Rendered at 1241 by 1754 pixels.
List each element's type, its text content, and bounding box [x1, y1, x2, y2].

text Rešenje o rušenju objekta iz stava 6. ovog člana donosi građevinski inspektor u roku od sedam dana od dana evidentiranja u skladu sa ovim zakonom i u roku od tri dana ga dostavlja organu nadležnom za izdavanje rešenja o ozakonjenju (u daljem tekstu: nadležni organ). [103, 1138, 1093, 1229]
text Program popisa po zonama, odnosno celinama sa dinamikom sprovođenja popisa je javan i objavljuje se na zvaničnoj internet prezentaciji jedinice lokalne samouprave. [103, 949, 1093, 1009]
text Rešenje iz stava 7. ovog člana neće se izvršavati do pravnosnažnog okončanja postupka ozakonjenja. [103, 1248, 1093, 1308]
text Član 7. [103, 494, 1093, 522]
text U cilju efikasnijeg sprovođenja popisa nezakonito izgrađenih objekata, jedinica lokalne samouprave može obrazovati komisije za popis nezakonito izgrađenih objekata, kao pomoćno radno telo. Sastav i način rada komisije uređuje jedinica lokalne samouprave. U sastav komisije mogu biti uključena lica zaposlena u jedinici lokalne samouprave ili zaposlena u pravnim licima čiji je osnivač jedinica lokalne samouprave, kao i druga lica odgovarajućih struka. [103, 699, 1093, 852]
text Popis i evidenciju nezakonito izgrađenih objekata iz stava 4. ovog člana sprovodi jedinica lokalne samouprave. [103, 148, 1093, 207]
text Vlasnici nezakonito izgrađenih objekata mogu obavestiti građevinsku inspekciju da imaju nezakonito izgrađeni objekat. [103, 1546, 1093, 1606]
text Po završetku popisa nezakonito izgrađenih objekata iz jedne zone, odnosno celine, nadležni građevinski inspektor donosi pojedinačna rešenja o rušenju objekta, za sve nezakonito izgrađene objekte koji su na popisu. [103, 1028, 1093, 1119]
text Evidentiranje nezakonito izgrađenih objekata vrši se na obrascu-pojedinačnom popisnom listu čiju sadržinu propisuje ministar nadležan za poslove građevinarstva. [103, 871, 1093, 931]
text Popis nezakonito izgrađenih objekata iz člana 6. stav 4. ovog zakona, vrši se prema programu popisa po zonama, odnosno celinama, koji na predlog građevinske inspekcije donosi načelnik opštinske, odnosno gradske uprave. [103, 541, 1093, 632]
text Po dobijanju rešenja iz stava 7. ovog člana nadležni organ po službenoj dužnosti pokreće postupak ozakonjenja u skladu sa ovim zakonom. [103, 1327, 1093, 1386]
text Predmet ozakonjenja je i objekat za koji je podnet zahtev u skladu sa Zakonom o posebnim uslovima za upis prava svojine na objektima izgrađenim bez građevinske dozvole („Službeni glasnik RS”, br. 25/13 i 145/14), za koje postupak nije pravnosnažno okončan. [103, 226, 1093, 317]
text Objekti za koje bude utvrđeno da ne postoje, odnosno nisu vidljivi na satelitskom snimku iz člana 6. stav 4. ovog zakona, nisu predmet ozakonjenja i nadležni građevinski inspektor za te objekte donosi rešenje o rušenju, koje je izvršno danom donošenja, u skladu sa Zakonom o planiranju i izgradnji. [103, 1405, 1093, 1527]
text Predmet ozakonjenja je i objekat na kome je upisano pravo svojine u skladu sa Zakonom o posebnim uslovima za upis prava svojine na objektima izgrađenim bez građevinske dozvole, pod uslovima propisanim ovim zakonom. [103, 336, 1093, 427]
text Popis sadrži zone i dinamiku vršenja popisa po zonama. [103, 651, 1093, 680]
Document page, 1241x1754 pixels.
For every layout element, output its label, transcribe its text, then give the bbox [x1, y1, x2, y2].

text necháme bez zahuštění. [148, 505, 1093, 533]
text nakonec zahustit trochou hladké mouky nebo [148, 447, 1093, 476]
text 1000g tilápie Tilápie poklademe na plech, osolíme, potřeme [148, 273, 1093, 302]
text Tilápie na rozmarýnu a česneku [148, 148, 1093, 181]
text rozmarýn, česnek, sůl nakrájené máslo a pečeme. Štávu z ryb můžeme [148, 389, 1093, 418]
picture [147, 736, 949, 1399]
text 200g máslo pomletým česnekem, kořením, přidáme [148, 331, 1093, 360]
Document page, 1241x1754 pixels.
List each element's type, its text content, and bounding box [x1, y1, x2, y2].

» **Exercise aim**:
Scan the listing above for the word "máslo" and show each line where it is found.

» **Written solution**:
text rozmarýn, česnek, sůl nakrájené máslo a pečeme. Štávu z ryb můžeme [148, 389, 1093, 418]
text 200g máslo pomletým česnekem, kořením, přidáme [148, 331, 1093, 360]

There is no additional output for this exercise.